Representatives Anthony D’Esposito, Nick LaLota, Nick Langworthy and Brandon Williams, all newly elected from New York, have called for Mr. Santos’s resignation on Wednesday. Of those, only Mr. Langworthy, who serves as the state party chair, is in a safely Republican district. The Nassau County G.O.P. chairman, Joseph G. Cairo Jr., has also called for Mr. Santos to step down.
On Thursday, two more Republican freshmen from New York, Representatives Mike Lawler and Marc Molinaro, said that they, too, believed Mr. Santos should resign.
Mr. Lawler said in a statement that his fellow newcomer had “lost the confidence and support of his party, his constituents and his colleagues,” adding that Mr. Santos could not fulfill his duties as a member of Congress.
At the news conference on Wednesday where a host of local Republican elected officials demanded Mr. Santos’s resignation, Mr. Cairo said he had not spoken with Mr. McCarthy.
But, he added, he hoped that House Republican leaders “would support us.”
Instead, they have taken a hands-off stance.
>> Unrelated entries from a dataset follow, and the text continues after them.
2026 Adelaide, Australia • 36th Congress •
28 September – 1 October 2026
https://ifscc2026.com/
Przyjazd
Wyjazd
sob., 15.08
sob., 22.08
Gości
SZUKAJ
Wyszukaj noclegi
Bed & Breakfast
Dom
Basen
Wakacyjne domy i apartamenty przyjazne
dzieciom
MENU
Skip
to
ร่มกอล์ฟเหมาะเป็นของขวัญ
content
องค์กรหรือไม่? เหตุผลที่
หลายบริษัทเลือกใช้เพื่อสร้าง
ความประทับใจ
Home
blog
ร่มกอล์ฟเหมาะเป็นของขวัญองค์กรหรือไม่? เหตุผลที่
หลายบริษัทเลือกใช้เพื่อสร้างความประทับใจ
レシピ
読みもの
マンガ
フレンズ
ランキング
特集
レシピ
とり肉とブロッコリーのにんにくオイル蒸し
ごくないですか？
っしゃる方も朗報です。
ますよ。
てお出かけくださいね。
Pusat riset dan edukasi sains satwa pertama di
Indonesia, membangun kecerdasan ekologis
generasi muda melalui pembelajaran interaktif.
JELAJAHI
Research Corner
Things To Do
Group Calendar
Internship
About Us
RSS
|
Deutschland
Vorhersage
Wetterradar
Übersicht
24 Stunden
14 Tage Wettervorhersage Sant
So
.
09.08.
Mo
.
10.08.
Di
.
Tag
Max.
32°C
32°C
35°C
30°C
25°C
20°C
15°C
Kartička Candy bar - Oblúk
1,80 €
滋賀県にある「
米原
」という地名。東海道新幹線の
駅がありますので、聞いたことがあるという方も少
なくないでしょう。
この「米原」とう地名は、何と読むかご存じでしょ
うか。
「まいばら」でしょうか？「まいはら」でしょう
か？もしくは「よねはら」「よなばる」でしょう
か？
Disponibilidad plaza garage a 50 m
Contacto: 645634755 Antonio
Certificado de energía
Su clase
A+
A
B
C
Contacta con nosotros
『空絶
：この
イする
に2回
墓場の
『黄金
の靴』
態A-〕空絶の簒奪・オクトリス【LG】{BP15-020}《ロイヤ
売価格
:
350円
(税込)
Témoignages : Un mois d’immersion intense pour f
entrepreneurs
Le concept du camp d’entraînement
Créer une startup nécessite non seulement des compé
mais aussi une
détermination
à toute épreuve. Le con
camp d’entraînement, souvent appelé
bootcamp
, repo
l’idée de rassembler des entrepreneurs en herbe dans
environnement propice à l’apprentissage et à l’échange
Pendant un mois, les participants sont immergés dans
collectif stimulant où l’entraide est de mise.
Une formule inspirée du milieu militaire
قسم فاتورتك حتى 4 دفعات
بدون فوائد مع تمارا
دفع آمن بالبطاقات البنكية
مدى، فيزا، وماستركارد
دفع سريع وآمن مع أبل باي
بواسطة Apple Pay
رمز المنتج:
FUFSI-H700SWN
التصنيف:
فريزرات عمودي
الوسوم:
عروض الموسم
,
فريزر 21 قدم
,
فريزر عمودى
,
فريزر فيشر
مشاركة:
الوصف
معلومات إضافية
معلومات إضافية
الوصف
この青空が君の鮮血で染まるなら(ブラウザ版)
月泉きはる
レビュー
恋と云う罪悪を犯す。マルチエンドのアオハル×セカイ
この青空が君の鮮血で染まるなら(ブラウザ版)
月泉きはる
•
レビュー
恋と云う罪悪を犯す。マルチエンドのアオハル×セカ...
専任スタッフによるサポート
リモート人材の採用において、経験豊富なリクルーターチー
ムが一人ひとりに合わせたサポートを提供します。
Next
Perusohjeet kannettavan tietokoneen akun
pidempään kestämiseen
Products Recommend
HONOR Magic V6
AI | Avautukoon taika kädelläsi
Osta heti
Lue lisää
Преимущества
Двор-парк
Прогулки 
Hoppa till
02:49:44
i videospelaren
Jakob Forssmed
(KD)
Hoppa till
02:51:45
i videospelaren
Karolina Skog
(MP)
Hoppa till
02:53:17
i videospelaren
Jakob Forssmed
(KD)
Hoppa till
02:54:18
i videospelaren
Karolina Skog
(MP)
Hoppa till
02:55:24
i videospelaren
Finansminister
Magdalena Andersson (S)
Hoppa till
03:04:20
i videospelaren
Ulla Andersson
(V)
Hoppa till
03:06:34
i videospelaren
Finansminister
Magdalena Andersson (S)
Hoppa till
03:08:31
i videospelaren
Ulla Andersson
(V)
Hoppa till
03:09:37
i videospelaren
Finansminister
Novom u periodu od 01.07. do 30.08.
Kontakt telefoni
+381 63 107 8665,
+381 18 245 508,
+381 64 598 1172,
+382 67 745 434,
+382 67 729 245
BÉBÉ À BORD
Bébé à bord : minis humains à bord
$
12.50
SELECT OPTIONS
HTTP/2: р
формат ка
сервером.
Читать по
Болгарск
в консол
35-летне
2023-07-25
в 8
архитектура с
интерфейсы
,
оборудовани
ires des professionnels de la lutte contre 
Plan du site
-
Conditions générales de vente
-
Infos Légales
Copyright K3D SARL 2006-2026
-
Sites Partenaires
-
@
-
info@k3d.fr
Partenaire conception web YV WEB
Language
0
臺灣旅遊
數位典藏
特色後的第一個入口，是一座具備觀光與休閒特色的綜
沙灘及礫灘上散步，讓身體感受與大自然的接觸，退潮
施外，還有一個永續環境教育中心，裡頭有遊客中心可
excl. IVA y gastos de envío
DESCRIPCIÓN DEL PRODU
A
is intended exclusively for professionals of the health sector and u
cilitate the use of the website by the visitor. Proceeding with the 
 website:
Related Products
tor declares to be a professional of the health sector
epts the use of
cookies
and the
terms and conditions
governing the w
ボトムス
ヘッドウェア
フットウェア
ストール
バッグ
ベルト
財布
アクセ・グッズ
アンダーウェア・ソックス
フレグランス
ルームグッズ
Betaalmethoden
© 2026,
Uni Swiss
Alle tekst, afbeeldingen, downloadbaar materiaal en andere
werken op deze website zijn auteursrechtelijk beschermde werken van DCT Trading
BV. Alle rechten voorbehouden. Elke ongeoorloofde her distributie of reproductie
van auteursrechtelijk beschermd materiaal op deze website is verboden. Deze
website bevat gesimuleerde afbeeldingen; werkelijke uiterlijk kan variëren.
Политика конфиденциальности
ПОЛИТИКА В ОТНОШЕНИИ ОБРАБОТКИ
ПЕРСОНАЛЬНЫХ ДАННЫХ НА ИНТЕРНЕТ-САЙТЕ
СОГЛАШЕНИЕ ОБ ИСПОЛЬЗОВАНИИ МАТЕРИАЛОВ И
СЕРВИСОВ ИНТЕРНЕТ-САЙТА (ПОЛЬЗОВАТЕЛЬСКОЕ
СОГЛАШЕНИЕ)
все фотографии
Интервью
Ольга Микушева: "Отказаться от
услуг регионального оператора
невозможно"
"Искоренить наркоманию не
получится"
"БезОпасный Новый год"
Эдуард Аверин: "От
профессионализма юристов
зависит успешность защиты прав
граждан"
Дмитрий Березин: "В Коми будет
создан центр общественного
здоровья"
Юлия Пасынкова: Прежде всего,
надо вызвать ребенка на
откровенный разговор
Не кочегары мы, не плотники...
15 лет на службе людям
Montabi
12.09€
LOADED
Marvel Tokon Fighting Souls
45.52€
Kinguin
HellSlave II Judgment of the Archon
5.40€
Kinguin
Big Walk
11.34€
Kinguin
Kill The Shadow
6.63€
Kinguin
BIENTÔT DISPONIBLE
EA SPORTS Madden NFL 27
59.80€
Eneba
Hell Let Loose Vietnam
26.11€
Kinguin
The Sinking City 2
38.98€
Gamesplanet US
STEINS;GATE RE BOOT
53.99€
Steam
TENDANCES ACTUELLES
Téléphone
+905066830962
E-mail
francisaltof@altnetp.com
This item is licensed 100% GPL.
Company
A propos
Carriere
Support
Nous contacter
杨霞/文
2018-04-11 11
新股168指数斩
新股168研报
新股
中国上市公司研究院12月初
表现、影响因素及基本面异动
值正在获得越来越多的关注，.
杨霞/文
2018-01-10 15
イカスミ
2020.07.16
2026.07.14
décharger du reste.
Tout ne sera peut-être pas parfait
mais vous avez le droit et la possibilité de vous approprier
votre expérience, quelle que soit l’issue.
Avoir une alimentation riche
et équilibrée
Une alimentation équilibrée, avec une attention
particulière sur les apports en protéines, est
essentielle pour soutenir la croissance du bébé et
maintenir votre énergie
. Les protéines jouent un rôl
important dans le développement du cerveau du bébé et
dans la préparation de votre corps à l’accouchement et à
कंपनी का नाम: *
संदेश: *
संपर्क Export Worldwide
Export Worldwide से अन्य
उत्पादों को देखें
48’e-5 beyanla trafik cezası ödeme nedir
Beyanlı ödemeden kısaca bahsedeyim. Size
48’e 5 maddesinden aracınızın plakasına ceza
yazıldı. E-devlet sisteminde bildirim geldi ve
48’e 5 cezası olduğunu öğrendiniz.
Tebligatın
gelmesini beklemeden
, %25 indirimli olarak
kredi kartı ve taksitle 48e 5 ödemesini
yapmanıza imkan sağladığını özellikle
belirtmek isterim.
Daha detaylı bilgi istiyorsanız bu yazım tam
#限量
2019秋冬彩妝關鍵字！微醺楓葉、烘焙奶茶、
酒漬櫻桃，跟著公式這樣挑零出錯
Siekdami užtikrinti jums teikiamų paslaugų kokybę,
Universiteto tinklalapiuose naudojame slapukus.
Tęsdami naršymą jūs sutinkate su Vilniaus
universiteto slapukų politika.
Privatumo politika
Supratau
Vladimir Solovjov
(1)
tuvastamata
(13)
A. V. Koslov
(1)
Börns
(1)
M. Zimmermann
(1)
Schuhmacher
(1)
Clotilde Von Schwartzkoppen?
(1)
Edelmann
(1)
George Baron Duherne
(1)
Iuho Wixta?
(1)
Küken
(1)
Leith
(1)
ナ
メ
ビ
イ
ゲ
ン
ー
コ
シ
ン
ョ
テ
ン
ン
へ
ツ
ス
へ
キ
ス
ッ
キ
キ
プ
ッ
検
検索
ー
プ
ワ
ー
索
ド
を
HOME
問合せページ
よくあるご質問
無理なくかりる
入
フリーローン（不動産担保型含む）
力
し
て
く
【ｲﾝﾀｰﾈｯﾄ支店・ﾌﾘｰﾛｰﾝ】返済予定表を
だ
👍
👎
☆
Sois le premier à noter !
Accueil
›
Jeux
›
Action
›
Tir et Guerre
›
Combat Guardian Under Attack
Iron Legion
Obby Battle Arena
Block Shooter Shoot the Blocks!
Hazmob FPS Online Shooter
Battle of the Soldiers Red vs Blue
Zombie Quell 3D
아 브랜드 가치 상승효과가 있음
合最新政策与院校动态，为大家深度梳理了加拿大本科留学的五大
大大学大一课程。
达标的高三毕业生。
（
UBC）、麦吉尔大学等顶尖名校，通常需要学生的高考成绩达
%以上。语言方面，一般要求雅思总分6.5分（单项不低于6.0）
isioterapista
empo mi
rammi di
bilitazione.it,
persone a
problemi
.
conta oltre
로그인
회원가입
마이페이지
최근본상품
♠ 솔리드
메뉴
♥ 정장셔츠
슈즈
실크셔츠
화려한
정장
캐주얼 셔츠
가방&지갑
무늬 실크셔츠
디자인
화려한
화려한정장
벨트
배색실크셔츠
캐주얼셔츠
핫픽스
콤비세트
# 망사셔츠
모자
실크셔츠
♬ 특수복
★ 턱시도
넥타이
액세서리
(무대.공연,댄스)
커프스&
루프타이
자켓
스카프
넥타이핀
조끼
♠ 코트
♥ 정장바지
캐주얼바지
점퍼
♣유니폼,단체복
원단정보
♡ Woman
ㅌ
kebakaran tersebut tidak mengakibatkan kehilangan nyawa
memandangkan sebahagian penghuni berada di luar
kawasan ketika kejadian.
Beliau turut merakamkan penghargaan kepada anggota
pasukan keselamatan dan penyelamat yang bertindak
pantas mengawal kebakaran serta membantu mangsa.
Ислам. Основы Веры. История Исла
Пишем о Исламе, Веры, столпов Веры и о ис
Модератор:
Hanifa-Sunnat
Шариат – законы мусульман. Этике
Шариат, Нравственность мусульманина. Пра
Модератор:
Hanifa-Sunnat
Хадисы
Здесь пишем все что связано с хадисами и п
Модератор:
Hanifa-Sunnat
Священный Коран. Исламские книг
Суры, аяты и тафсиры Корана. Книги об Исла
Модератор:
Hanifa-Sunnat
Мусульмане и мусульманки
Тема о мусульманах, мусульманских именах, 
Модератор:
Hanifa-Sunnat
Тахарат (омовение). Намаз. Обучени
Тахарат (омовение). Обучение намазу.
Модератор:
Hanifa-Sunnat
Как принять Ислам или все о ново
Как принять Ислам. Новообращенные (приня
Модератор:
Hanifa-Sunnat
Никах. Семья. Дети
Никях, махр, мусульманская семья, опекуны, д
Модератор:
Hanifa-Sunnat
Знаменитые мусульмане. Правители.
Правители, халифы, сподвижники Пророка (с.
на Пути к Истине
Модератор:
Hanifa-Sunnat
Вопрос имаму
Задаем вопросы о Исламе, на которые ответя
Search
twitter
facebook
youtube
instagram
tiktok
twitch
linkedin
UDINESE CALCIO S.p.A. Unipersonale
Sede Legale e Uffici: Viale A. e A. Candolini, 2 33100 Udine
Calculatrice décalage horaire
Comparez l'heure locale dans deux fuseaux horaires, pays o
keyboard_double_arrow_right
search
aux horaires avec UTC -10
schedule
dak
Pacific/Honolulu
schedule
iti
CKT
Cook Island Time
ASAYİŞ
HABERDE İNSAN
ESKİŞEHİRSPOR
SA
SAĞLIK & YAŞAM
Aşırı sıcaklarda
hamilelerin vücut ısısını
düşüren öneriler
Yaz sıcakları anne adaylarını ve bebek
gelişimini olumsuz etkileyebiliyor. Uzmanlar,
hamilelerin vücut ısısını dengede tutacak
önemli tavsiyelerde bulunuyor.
Representative Elise Stefanik of New York, the No. 4 Republican who endorsed Mr. Santos during his campaign, notably sided with her fellow party leaders rather than her state’s congressional delegation, defending her new colleague.
“It will play itself out,” Ms. Stefanik told CNN. “He’s a duly elected member of Congress. There have been members of Congress on the Democrat side who have faced investigations before.”
Representative Steve Scalise, Republican of Louisiana and majority leader, brushed off questions about Mr. Santos, declaring it a matter that would be settled “internally.”